Calling the crowd to join his disciples, [Jesus] said, “Anyone who intends to come with me has to let me lead. You’re not in the driver’s seat; I am. Don’t run from suffering; embrace it. Follow me and I’ll show you how. Self-help is no help at all. Self-sacrifice is the way, my way, to saving yourself, your true self. What good would it do to get everything you want and lose you, the real you? What could you ever trade your soul for?”
Here’s a philosophical question for you. Let’s say that you could map all your neural connections and processes into a computer so that the computer exactly, identically duplicated the way your brain works. It’s a perfect copy of your neural network. It will respond exactly the same way you would in any given situation. The question is: Is the computer copy you? If it’s not you, is it still a person? Would erasing it be murder? Does it have a soul? Is it alive?
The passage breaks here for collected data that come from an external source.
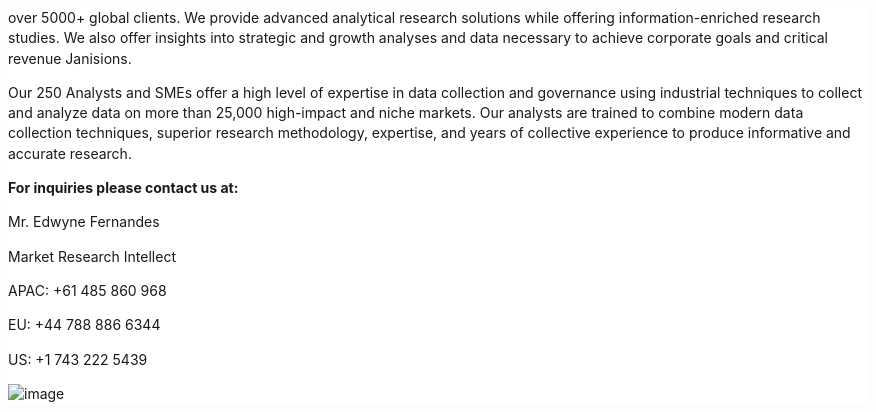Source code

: over 5000+ global clients. We provide advanced analytical research solutions while offering information-enriched research studies.&nbsp;</span>We also offer insights into strategic and growth analyses and data necessary to achieve corporate goals and critical revenue Janisions.</p><p><span class="">Our 250 Analysts and SMEs offer a high level of expertise in data collection and governance using industrial techniques to collect and analyze data on more than 25,000 high-impact and niche markets. Our analysts are trained to combine modern data collection techniques, superior research methodology, expertise, and years of collective experience to produce informative and accurate research.</span></p><p><strong>For inquiries please contact us at:</strong></p><p>Mr. Edwyne Fernandes</p><p>Market Research Intellect</p><p>APAC: +61 485 860 968</p><p>EU: +44 788 886 6344</p><p>US: +1 743 222 5439</p>
![image](https://github.com/user-attachments/assets/b4f31ba5-2481-4863-8315-75b574aa0963)
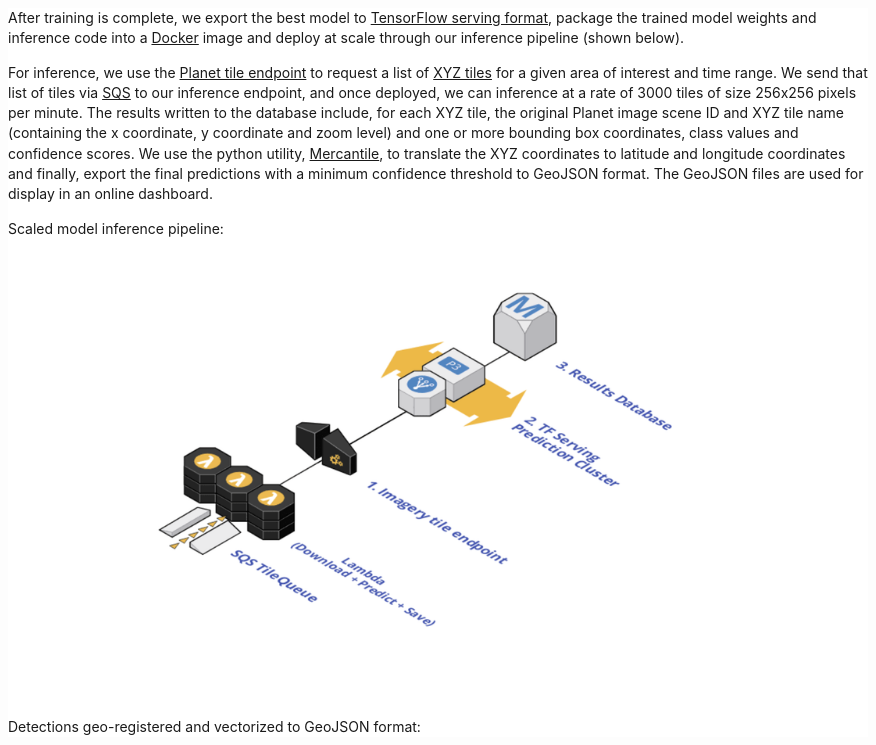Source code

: After training is complete, we export the best model to [TensorFlow serving format](https://www.tensorflow.org/tfx/guide/serving), package the trained model weights and inference code into a [Docker](https://www.docker.com/) image and deploy at scale through our inference pipeline (shown below).

For inference, we use the [Planet tile endpoint](https://developers.planet.com/docs/basemaps/tile-services/) to request a list of [XYZ tiles](https://developers.planet.com/planetschool/xyz-tiles-and-slippy-maps/) for a given area of interest and time range. We send that list of tiles via [SQS](https://aws.amazon.com/sqs/) to our inference endpoint, and once deployed, we can inference at a rate of 3000 tiles of size 256x256 pixels per minute. The results written to the database include, for each XYZ tile, the original Planet image scene ID and XYZ tile name (containing the x coordinate, y coordinate and zoom level) and one or more bounding box coordinates, class values and confidence scores. We use the python utility, [Mercantile](https://github.com/mapbox/mercantile), to translate the XYZ coordinates to latitude and longitude coordinates and finally, export the final predictions with a minimum confidence threshold to GeoJSON format. The GeoJSON files are used for display in an online dashboard.

Scaled model inference pipeline:
<img src="assets/model_inference.png" width="800px" height="auto">

Detections geo-registered and vectorized to GeoJSON format:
At first blush, I’d say no, it’s not a person; it’s just a clever copy made possible with some amazing technology. It’s just 1s and 0s floating around. But giving this a little more thought gets into some pretty hairy philosophy pretty quickly. It really asks a deeper question: What makes a person a person? How do you define personhood?
This is a particularly interesting question because so much of our lives — what we do as people — is mediated by technology these days. In his book You Are Not a Gadget: A Manifesto, Jaron Lanier argues that we’re actually losing what it means to be a person because of our increasing reliance on computers, and particularly websites like Facebook, for mediating human interactions. Essentially, by fitting ourselves into simple categories, as required by social networking sites like Facebook, we’re sacrificing the depth and breadth of what it means to be a person. This one reason why it’s important to know what makes a person a person: So that we don’t inadvertently lose some key element without even realizing it, and later find that we aren’t as human as we used to be.
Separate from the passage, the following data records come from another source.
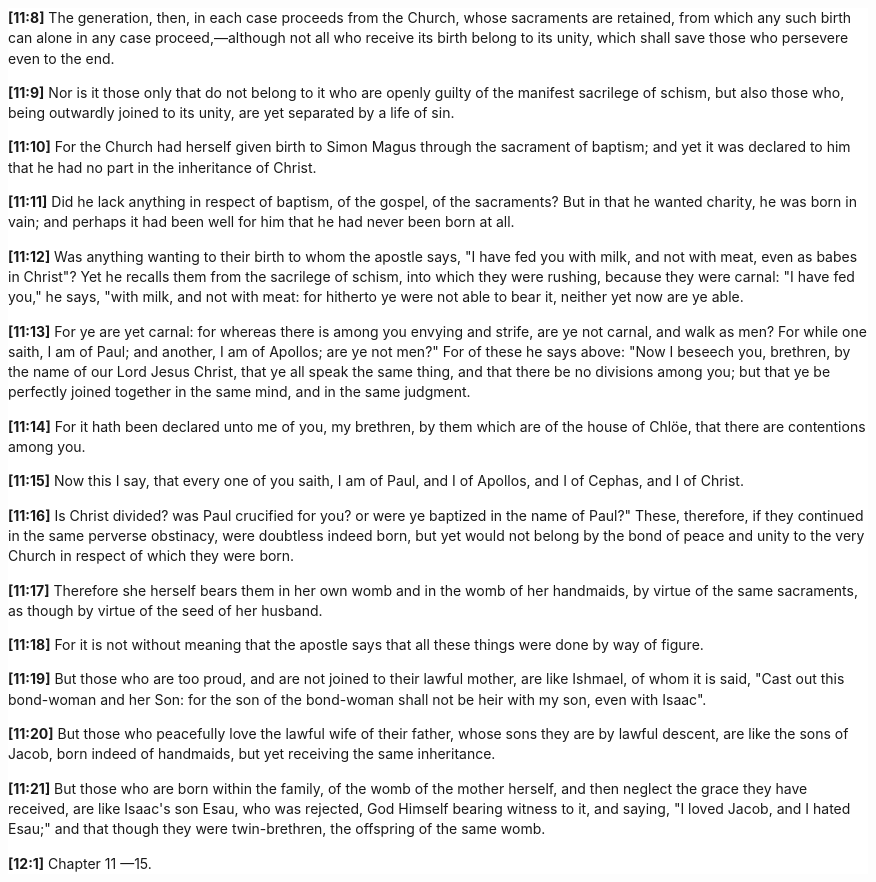 **[11:8]** The generation, then, in each case proceeds from the Church, whose sacraments are retained, from which any such birth can alone in any case proceed,—although not all who receive its birth belong to its unity, which shall save those who persevere even to the end.

**[11:9]** Nor is it those only that do not belong to it who are openly guilty of the manifest sacrilege of schism, but also those who, being outwardly joined to its unity, are yet separated by a life of sin.

**[11:10]** For the Church had herself given birth to Simon Magus through the sacrament of baptism; and yet it was declared to him that he had no part in the inheritance of Christ.

**[11:11]** Did he lack anything in respect of baptism, of the gospel, of the sacraments? But in that he wanted charity, he was born in vain; and perhaps it had been well for him that he had never been born at all.

**[11:12]** Was anything wanting to their birth to whom the apostle says, "I have fed you with milk, and not with meat, even as babes in Christ"? Yet he recalls them from the sacrilege of schism, into which they were rushing, because they were carnal: "I have fed you," he says, "with milk, and not with meat: for hitherto ye were not able to bear it, neither yet now are ye able.

**[11:13]** For ye are yet carnal: for whereas there is among you envying and strife, are ye not carnal, and walk as men? For while one saith, I am of Paul; and another, I am of Apollos; are ye not men?"  For of these he says above: "Now I beseech you, brethren, by the name of our Lord Jesus Christ, that ye all speak the same thing, and that there be no divisions among you; but that ye be perfectly joined together in the same mind, and in the same judgment.

**[11:14]** For it hath been declared unto me of you, my brethren, by them which are of the house of Chlöe, that there are contentions among you.

**[11:15]** Now this I say, that every one of you saith, I am of Paul, and I of Apollos, and I of Cephas, and I of Christ.

**[11:16]** Is Christ divided? was Paul crucified for you? or were ye baptized in the name of Paul?"  These, therefore, if they continued in the same perverse obstinacy, were doubtless indeed born, but yet would not belong by the bond of peace and unity to the very Church in respect of which they were born.

**[11:17]** Therefore she herself bears them in her own womb and in the womb of her handmaids, by virtue of the same sacraments, as though by virtue of the seed of her husband.

**[11:18]** For it is not without meaning that the apostle says that all these things were done by way of figure.

**[11:19]** But those who are too proud, and are not joined to their lawful mother, are like Ishmael, of whom it is said, "Cast out this bond-woman and her Son: for the son of the bond-woman shall not be heir with my son, even with Isaac".

**[11:20]** But those who peacefully love the lawful wife of their father, whose sons they are by lawful descent, are like the sons of Jacob, born indeed of handmaids, but yet receiving the same inheritance.

**[11:21]** But those who are born within the family, of the womb of the mother herself, and then neglect the grace they have received, are like Isaac's son Esau, who was rejected, God Himself bearing witness to it, and saying, "I loved Jacob, and I hated Esau;"  and that though they were twin-brethren, the offspring of the same womb.

**[12:1]** Chapter 11 —15.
Lanier’s concern is that no database can accurately capture the nuances of a person’s individuality. Drop-down menus and multiple choices can’t really capture what makes you you. For example, on Facebook I’m listed as Deborah Ferguson’s daughter, even though I’m her daughter-in-law, because there’s no daughter-in-law option. This loss may not seem particularly important, but cumulatively, these compromises in nuance add up. Lanier argues that we’re losing culture because people are less individual and more cookie-cutter than they were. This blog, in fact, would almost certainly draw his scorn because it’s template-based, and not as truly reflective of me as if I’d created the entire thing from scratch.
I’m not on board with all of what Lanier says in You Are Not a Gadget, but I have to agree that by moving relationships online, we have sacrificed depth for breadth. Instead of having 10 good friends, we can now have 200 Facebook friends, whose status updates we follow religiously. It lets us feel involved without actually being involved. I’ll take in-person or even just voice any day.
Now, Facebook does have its place. It’s a nice way to “keep track” (I use quotes because that’s the phrase I most often hear in this context) of people you wouldn’t regularly communicate with. Those old high school or college friends who might in the past have just faded from your life in years past now play more of a role in your life, if you want. I’m frankly ambivalent about even that “benefit”: Is there real value in keeping track of people from previous phases of your life?
Anyway, I’m not sure about Carmel’s personhood, but she’s our house guest for the next three days while Mom and Dad are out of town. She sheds more than other house guests, but she also fetches tennis balls, which most people don’t do very well.